**Data listing:**

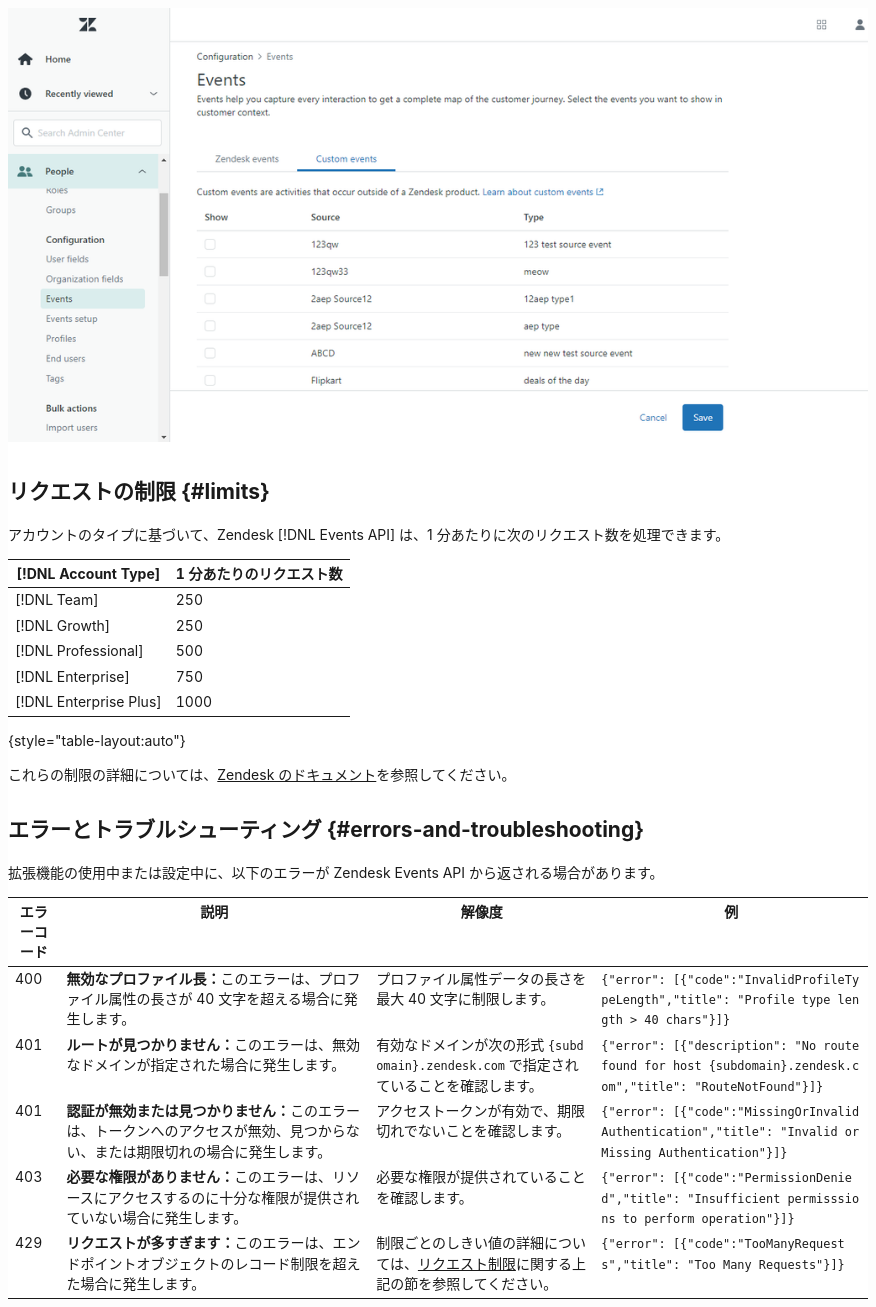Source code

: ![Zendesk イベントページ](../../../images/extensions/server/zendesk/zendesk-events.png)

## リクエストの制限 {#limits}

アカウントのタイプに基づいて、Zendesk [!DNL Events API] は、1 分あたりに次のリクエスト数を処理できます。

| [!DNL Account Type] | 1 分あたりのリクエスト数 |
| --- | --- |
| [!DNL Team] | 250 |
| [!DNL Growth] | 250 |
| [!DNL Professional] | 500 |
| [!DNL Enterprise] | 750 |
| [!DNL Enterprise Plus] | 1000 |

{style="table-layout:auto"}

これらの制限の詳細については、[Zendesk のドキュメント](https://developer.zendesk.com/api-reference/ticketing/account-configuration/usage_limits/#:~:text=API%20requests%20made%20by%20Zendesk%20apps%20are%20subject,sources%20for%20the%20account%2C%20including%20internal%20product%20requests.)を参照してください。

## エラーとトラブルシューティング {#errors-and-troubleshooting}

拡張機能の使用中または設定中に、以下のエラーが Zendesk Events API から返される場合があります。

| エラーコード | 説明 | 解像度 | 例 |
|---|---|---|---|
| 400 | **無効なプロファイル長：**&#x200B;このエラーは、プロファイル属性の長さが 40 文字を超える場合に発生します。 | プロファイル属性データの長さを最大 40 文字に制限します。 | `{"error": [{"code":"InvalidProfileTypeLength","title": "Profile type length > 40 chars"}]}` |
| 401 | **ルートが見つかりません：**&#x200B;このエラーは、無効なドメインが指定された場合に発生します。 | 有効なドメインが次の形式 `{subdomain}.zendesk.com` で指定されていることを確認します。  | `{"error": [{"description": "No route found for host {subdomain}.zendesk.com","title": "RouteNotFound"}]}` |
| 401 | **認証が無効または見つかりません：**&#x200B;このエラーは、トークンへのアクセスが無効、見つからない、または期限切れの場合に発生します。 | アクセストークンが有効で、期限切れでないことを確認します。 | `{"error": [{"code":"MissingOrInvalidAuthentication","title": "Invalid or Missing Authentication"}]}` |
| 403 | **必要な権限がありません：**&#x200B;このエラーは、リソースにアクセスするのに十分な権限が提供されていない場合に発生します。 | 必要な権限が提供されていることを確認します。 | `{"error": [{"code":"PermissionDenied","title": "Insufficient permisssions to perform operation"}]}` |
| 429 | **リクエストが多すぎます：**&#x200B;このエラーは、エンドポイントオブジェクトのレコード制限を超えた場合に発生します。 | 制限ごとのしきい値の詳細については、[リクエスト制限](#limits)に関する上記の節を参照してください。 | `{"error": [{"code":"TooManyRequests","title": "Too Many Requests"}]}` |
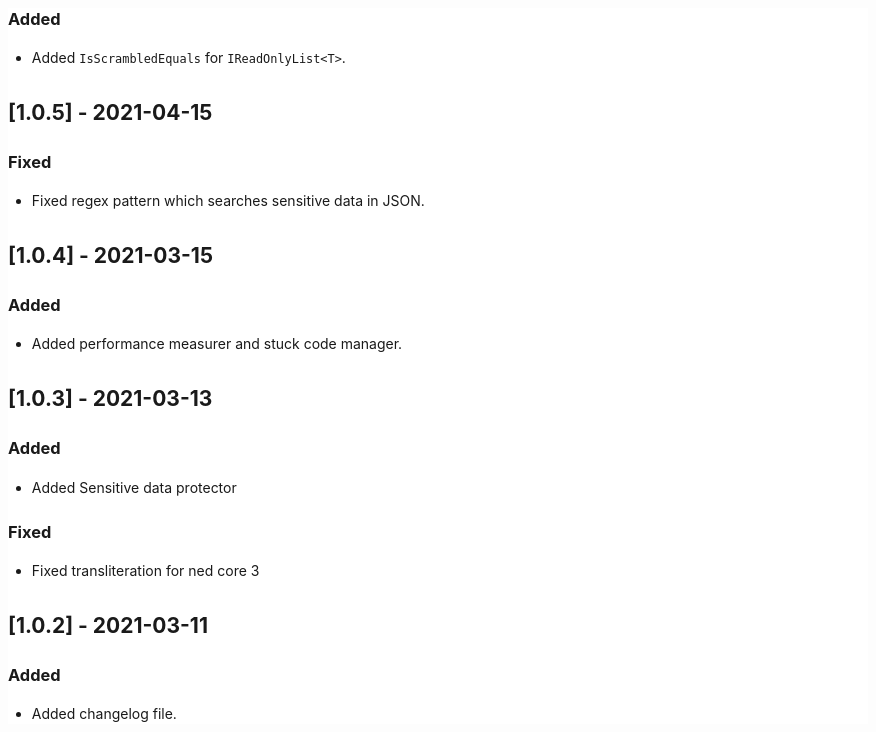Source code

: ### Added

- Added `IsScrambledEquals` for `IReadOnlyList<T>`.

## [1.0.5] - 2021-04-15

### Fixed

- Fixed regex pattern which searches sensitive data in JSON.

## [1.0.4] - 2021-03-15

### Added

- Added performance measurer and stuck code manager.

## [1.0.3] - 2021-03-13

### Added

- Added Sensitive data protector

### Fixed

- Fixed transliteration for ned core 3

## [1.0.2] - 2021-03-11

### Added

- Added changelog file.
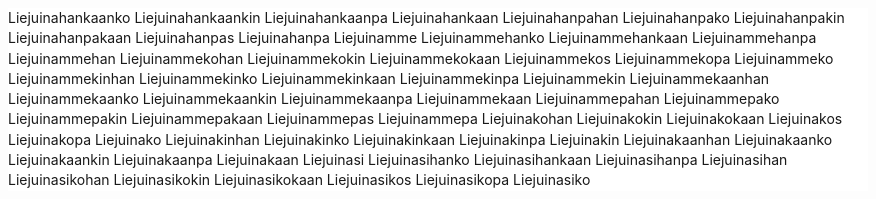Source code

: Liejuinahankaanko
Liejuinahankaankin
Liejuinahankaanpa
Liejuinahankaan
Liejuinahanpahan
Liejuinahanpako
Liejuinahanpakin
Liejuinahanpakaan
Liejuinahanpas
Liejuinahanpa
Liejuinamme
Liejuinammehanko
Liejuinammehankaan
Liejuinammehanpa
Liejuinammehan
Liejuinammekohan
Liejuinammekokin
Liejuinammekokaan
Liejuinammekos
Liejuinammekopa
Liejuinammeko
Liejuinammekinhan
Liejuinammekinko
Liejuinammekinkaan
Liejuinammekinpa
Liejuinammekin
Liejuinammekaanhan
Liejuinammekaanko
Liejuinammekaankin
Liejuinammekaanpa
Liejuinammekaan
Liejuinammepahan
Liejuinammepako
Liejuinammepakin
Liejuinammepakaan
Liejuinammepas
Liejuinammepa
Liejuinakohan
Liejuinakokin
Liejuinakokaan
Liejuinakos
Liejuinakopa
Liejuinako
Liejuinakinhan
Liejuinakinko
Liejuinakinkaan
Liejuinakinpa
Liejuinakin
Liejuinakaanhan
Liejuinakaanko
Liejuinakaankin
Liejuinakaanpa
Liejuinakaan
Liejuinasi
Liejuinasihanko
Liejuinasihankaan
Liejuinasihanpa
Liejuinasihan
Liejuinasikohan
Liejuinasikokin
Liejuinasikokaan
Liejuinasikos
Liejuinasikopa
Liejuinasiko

**Problem:** From the line containing "Liejuinammekaankin" down to the last line of the listing above, give every line again exactly, and add nothing.

**Exercise output:**
Liejuinammekaankin
Liejuinammekaanpa
Liejuinammekaan
Liejuinammepahan
Liejuinammepako
Liejuinammepakin
Liejuinammepakaan
Liejuinammepas
Liejuinammepa
Liejuinakohan
Liejuinakokin
Liejuinakokaan
Liejuinakos
Liejuinakopa
Liejuinako
Liejuinakinhan
Liejuinakinko
Liejuinakinkaan
Liejuinakinpa
Liejuinakin
Liejuinakaanhan
Liejuinakaanko
Liejuinakaankin
Liejuinakaanpa
Liejuinakaan
Liejuinasi
Liejuinasihanko
Liejuinasihankaan
Liejuinasihanpa
Liejuinasihan
Liejuinasikohan
Liejuinasikokin
Liejuinasikokaan
Liejuinasikos
Liejuinasikopa
Liejuinasiko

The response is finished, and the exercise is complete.